No Madam, you are wrong. These people paid their cash, and wished to enjoy the film uninterrupted by noises such as a ventilator, and they were correct in complaining. The Odeon cinema chain were equally wrong in their apology; as far as I am concerned, they had nothing to apologise for.

Deadly is………as Deadly does

I listened with half an ear to yet another of the interminable interviews of locals involved with the Ebola plague outbreaks in West Africa.

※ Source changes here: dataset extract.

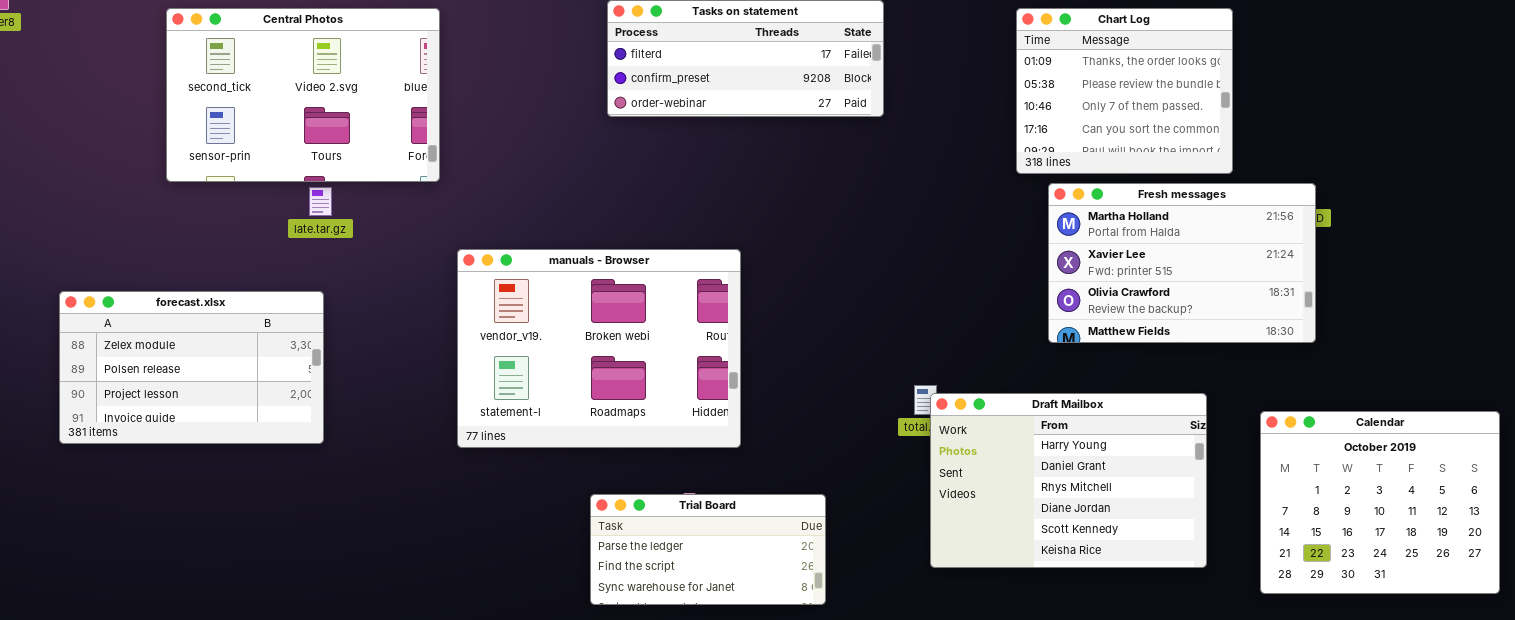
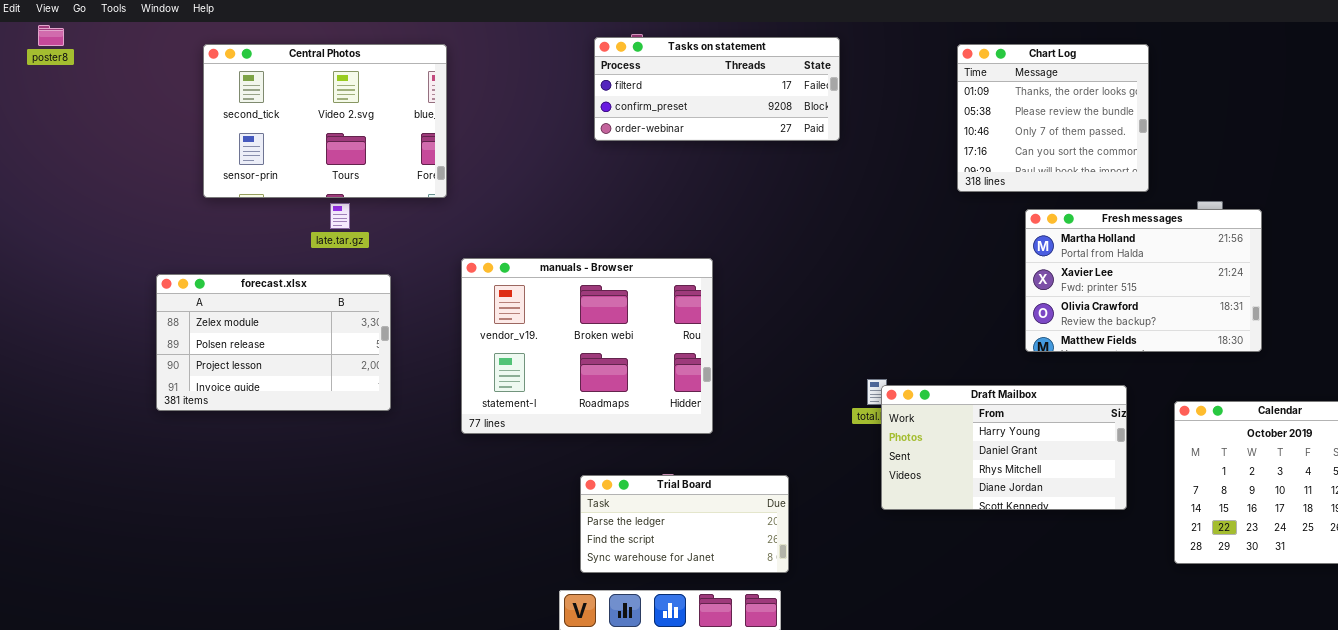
Fresh messages: [1048,183,1316,343] -> [1025,209,1262,352], moved
forecast.xlsx: [59,291,324,444] -> [156,274,391,411], moved
Draft Mailbox: [930,393,1207,568] -> [881,385,1127,510], resized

Half-an-ear, that is, until this local woman stated that it was their right to wash the body of a dead relative because of religious traditions and local customs.

I was about to shout, as you do, at the bloody radio that the least possible safe thing to do with someone who has died of Ebola, is for all the bloody family members to salute, kiss and wash the virus-leaking body of their dead relative, before wrapping his or her remains and dropping them in a very deep pit in the ground.

But then I remembered who was being discussed, a bunch of deeply-superstitious and tribally-riven blacks, ill-educated and deeply suspicious of anything promoted by the White intruder; and instead decided simply to encourage them to go about their business as they wished to do, as long as all the British Service personnel gets safely out of their Sierra Leonian cess-pits after being placed in the direct line of fire by politicians who sensibly have steered well away from any possible contamination themselves. As long as our British forces personnel return safely to our shores, the rest can slowly perish in that particularly savage viral onslaught, while continuing to proclaim their right to smother any dead body with saliva in some sort of collective death wish. As with Sierra Leone, so with Mali, Liberia and Guinea.

As Seneca so memorably stated:- Non mortem timemus, sed cogitationem mortis.